Point Counterpoint - Chinese is Hard - Chinese is Easy

PART 1

中文很容易! ( Chinese is very easy )

Let's start with the character for wood:  木

It's a vertical line for the trunk, a horizontal for the ground, and two more strokes to make the roots.  Got it?  I thought so.  Not hard to remember is it.  Chinese is built on such simple and logical symbolic representation.  Building blocks with which to form communication.  口 is mouth.  水 is water.  That's a little harder to see (it's like a splash) but really it's not so hard to remember, especially once you do the stroke order and draw it a few times.  田 is a field.  See how it's broken up into four sections for different crops?  With this already we have enough to do some more complex characters.  Let's look at 果.  A field, and tree.  What could that be?  What kind of trees do we put in fields?  OK so this would be easier if you were seeing it in context, such as seeing this character at a market on top of a bunch of fruit.  果 is fruit.

How about 林 what do you think that means?  Or 森 ?  If you guessed "forest" congratulations, it appears your mind was made for thinking in Chinese.

Let's look at another harder example:

Monday =  星期一

Tuesday = 星期二

Can you perhaps guess what the written form of "Wednesday" is?  Good work!  Things are all simply laid out and logical here.

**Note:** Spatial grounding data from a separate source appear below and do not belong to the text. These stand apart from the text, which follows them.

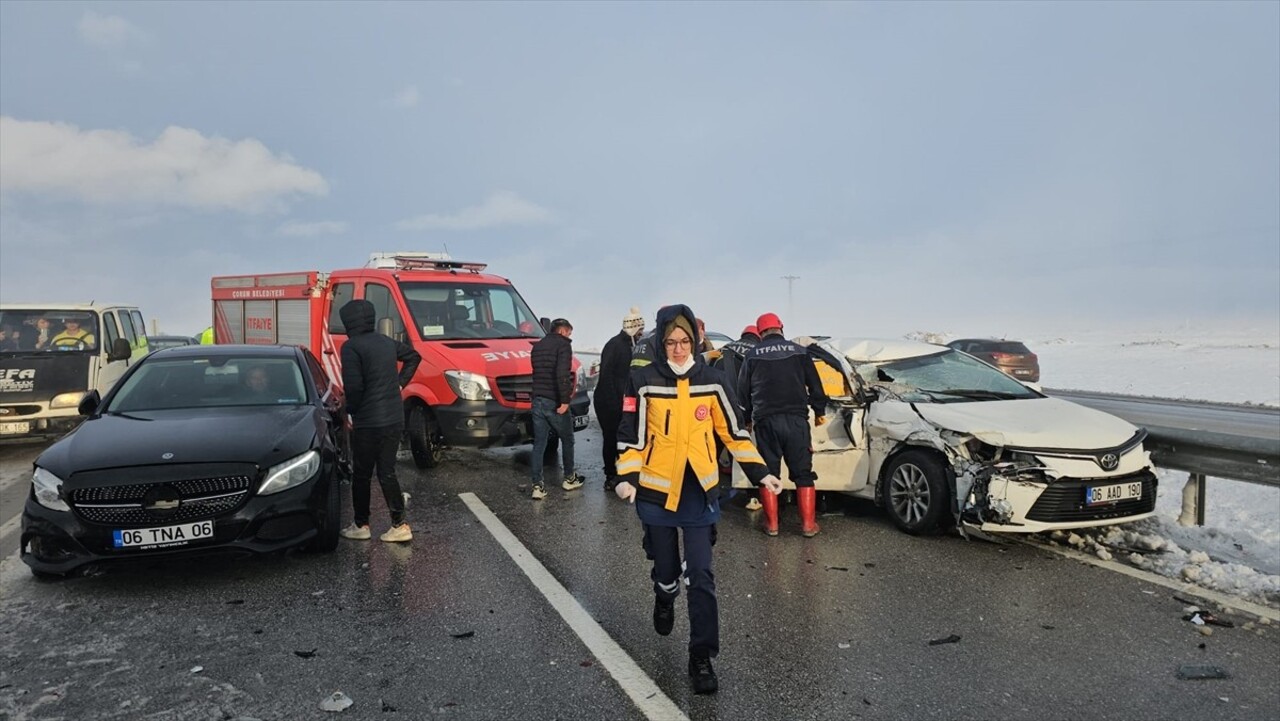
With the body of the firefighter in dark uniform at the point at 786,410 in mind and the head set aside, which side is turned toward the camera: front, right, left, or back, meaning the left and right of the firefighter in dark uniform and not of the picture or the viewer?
back

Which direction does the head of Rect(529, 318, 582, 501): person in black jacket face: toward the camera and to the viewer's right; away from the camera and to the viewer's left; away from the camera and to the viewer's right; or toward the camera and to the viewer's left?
away from the camera and to the viewer's right

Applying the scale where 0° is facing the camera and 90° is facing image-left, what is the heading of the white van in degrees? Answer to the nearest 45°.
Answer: approximately 45°

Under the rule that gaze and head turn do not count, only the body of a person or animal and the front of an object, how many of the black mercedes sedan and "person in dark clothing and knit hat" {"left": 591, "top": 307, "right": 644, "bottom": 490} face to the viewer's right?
1

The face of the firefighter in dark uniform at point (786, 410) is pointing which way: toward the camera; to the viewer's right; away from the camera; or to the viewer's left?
away from the camera

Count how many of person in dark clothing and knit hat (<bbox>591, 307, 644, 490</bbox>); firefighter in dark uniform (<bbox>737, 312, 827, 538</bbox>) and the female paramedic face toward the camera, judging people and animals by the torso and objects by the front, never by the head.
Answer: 1

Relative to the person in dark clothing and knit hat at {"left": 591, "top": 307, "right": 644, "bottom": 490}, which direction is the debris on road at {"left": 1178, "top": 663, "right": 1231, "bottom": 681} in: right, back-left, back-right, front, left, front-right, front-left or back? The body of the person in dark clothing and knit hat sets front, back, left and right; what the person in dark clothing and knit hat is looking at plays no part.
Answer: front-right

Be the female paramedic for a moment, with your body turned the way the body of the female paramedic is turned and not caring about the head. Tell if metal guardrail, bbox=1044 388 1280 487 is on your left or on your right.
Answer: on your left

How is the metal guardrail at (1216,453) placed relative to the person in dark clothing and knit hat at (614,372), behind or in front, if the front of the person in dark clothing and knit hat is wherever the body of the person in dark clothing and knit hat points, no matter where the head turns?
in front

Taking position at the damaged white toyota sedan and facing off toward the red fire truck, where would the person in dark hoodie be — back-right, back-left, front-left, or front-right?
front-left

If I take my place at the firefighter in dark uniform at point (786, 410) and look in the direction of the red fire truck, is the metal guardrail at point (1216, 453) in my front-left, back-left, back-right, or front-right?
back-right

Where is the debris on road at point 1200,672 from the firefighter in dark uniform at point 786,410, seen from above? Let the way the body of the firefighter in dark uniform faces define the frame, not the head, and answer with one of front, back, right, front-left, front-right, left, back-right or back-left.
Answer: back-right

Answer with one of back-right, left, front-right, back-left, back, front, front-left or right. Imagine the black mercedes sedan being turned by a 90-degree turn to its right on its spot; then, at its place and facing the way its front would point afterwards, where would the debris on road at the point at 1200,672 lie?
back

Now you might have heard that tones are important and that lack of pronunciation clues makes the language difficult.  Not true!  If you speak quickly nobody will notice what tones you use, and even native Chinese speakers don't remember the formal tone of some words (amongst the first three at least, the difference to the 4th is more crucial).  What's really important is context.  As it should be in a language eh?

Is that all?  Nope, just getting started.

In Chinese, every character represents one spoken syllable.  That's right, only one syllable per character.  Like baby talk.  Easy, eh?  And get this:

是  = To be  (shi)

It's a sun on top, and something walking below.  Everything under the sun "is".  Now here's the kicker:  you just learned the verb to be, in all persons, all cases, and all tenses.  That's right, ser y estar, sommes et serrions, all that stuff.  All delegated to context.

Now is this not the easiest human language or what?  One syllable words, built logically and symbolically, with minimal grammar.  No wonder so many people have learned it!

PART 2

中文很难 (Chinese is very difficult)

Uh, OK there.  Lets start by pointing out that suggesting learning a human language is "easy" is absurd.  You're talking about a lifelong study which will never be completed.  Add to that countless idioms, irregularities, and nonsense which is there because it's there.  Chinese is no exception.  Even an average level requires studying root linguistics (in this case studying ancient Chinese), reading lots of books, and speaking for years.  Hardly 容易 is it.

Lets look at two things that make Chinese even worse than that, perhaps the hardest language in existence.  The first is that it has more homophones than any other language.  Heard somebody say "shi"?  Guess what, that could be hundreds of different words.  Sure the verb to be but also teacher, city, stone, feces, ten, and much much more.  Ditto - every other word.  At the end of the day, one word is useless on its own.  You need to provide context out the wazoo.  AND it better be the expected context, or else people will be confused.  You thought three genders was tough for nouns?  There are dozens of different "measure words" in chinese designed to help give context.  Without them you are likely to not be understood.  Good luck.

The other problem is that reading doesn't link with talking all that well.  A full 20% of the characters have no pronunciation clue at all.  This means you will be stuck with knowing words that you don't know how to say, and knowing how to say others that you have no clue how to write.  Good luck with that.

Let's look at the word for "nose" for example: 鼻   Can you even see all these strokes?  How many are there?  OK that's not so hard, it's an eye over a field with a greek pi.  Sure.  Oh it's spoken as pinyin "bi" like the English word bee.

How about the difference between 己 and 已 did you spot that?  Don't confuse either with 巳.

Oh and don't forget sentences like 我了解了。  "Wo liao jie le"  Yes, like other languages you also have different characters written the same.  Good luck!

Sure, having "no grammar" sounds nice at first.  But the fact is that if you have a certain scenario in mind, involving persons and tenses and case, there IS a way to say it in Chinese.  Just use one of half a dozen to a dozen "particles" in just the right way to make sure your context is clear and the order is right.  Sometimes it seems like more work learning how to use these particle suffices than it would be to have a formal grammar.

To make matters worse the situation on the ground is a chaos of dialects.  People from neighboring provinces can hardly understand each other.  Even the writing is different on occasion.

So no, not easy.  Sure a lot of people speak it but it takes kids several years of school to get to the level of reading a chapter book.